Task directions = From the text on drums in the Bahá’í Faith, copy word for word the passage running from "NINE REASONS TO" to "on my drum.".

Given text =
"""
I cannot leave you without sharing some of my reflections and convictions about this
specific topic of drums, especially the sacred drums, within the Bahá’í Cause. If you
happen to be a classical violinist who hates drums, just skip the remaining pages.
WHY DRUMS?
NINE REASONS TO PLAY DRUMS IN THE BAHÁ’Í FAITH
“On my last visit you gave me a drum.
Whenever I am harassed or troubled I go into my room and beat on my drum.
I hear in it the loving voice of the Bahá’ís of Africa and I am comforted.”
Amatu’l-Bahá Ruhiyyih Khanum
This servant has spent more than 35 years in passionate love with hand drumming;
researching, studying, playing and teaching West African polyrhythmic hand drumming as
found in the divers musical traditions of The Americas. Ever since he became a Bahá’í 25
years ago, he has tirelessly been promoting, with his musical family Millero Congo, the use
of drums in and for the Cause, at all levels of application:
• at the level of professional musicianship (see CDs Leonor Dely: Amame –
Palabras Ocultas de Bahá’u’lláh, and Talisman; both published by Insignia Records in
Los Angeles);
• at the semiprofessional level (see CDs Construyendo Identidad Bahá’í
published by the Ruhi Institute in Colombia, Limbo Teeja, published jointly by the
Friedland Institute of Suriname and the Apinti Institute of French Guyana, Bahá’íti,
published by the Blackwell Institute of Haiti, and Ilú Bahá, published by the ALBASE
Regional Institute in Brazil);
• and most importantly, at the grass roots level within the growing Institute
Process in many countries of African cultural background (see the Bahá’í World Centre
document “The Four Year Plan and the Twelve Month Plan, 1996-2001, Summary of
Achievements”).
So, understandably, he can be said to have personal, vested interests and passionate
commitment in this matter.
Nevertheless, there are also powerful objective reasons and practical considerations
that speak for the extensive use of drums within the Bahá’í Faith at this moment when “the
Five Year Plan ushers in a new stage in our efforts to promote the arts in the life of the
Cause.” (International Teaching Centre). None of these reasons should, however, be
construed as an attempt to ascribe any inherent superiority to these instruments over any
other, whether traditional or modern, folk or classical. Putting in some words in favor of the
drums is only necessary insofar as they have been despised, belittled, condemned and even
anathemised for centuries in some Western and Islamic cultures, and even deemed
unworthy of Bahá’í spirituality and solemnity by some of the friends until recently. So, to
dispel any misgivings, I’ll start with the words of no less an authority for Bahá’ís than the
Master:
“…with flying flags, and TO THE BEAT OF DRUMS, let us pass into the realm of the
All-Glorious, and join the company on high.” (Selections from the Writings of Abdu’l-
Bahá N° 210, p 267)
"""
Dataset records =
"""
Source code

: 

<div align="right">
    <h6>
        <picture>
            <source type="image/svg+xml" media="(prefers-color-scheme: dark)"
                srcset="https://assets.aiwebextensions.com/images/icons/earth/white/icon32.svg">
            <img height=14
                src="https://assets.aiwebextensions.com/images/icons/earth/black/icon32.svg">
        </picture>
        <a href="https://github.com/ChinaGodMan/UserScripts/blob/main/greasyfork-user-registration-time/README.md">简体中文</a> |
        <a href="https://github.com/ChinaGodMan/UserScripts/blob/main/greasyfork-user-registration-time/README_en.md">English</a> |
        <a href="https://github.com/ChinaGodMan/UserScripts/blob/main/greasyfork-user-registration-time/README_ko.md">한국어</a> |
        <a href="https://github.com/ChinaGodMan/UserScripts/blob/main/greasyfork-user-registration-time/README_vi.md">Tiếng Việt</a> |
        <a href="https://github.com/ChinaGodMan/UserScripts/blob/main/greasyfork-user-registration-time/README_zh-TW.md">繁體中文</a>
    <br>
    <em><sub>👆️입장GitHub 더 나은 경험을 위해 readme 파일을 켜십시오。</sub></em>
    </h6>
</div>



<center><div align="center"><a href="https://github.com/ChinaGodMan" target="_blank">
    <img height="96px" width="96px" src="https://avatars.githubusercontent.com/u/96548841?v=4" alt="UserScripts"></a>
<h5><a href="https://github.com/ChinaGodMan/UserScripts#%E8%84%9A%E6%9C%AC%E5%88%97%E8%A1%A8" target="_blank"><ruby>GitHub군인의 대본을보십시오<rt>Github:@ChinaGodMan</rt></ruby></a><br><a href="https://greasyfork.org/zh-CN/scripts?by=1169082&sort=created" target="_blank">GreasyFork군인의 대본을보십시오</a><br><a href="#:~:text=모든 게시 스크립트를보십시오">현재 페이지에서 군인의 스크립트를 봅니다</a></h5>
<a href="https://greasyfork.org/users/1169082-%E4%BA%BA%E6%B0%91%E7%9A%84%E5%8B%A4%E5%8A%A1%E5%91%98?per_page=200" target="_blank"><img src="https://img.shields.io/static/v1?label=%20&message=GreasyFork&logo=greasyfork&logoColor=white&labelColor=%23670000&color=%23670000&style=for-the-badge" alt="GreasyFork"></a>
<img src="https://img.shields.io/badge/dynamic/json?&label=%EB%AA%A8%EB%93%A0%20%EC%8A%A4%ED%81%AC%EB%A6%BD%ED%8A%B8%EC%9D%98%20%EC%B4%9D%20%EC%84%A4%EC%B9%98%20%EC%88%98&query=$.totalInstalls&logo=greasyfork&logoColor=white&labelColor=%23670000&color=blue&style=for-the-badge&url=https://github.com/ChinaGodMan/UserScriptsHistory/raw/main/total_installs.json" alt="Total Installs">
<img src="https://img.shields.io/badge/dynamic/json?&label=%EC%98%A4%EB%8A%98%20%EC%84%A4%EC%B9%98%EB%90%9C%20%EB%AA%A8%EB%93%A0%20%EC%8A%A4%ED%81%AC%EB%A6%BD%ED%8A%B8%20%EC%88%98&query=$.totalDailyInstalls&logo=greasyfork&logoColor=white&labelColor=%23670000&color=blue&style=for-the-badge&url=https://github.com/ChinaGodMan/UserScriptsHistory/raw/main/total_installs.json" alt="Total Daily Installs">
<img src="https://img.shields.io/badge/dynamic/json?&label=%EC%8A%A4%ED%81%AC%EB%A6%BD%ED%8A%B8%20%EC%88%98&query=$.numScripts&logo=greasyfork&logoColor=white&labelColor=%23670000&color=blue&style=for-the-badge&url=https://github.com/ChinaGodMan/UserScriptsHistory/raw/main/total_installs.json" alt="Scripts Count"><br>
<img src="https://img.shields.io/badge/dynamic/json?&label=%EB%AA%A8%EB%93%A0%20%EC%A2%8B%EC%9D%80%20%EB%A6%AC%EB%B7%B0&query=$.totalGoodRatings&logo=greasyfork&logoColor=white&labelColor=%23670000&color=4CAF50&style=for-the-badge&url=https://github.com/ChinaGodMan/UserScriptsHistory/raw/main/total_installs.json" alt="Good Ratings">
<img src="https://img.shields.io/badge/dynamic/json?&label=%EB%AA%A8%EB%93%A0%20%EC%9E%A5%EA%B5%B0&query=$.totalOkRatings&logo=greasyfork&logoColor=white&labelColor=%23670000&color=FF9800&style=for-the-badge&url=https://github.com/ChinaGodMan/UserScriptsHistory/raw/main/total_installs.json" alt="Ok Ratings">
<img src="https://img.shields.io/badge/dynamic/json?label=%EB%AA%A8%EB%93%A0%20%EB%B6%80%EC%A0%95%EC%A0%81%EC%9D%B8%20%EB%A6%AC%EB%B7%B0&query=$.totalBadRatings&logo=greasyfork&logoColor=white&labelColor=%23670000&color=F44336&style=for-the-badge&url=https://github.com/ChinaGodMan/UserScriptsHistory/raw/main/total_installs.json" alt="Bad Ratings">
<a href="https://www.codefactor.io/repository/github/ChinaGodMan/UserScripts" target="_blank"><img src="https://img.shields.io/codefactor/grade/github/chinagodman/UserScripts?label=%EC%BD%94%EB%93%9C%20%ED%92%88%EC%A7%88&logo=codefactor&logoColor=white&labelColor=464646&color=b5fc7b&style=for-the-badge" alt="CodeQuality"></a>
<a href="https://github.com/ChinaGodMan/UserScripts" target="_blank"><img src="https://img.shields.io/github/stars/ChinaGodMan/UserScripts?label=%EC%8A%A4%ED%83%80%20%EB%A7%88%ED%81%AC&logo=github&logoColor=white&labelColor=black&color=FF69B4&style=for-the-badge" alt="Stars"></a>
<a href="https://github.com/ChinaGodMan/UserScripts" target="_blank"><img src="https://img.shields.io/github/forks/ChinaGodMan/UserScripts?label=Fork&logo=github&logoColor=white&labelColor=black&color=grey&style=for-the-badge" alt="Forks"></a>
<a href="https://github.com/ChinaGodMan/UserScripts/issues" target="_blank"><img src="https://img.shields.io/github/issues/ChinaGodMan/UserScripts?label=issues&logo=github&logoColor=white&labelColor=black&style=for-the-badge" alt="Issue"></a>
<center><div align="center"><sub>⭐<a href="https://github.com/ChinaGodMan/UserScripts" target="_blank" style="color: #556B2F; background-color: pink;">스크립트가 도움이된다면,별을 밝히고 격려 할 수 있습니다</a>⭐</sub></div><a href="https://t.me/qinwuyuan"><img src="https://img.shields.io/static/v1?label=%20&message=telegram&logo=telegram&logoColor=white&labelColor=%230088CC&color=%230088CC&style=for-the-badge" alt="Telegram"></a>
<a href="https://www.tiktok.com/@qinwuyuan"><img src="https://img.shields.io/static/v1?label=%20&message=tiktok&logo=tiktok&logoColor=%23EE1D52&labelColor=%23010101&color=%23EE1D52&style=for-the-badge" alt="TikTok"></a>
"""
Expected answer =
NINE REASONS TO PLAY DRUMS IN THE BAHÁ’Í FAITH
“On my last visit you gave me a drum.
Whenever I am harassed or troubled I go into my room and beat on my drum.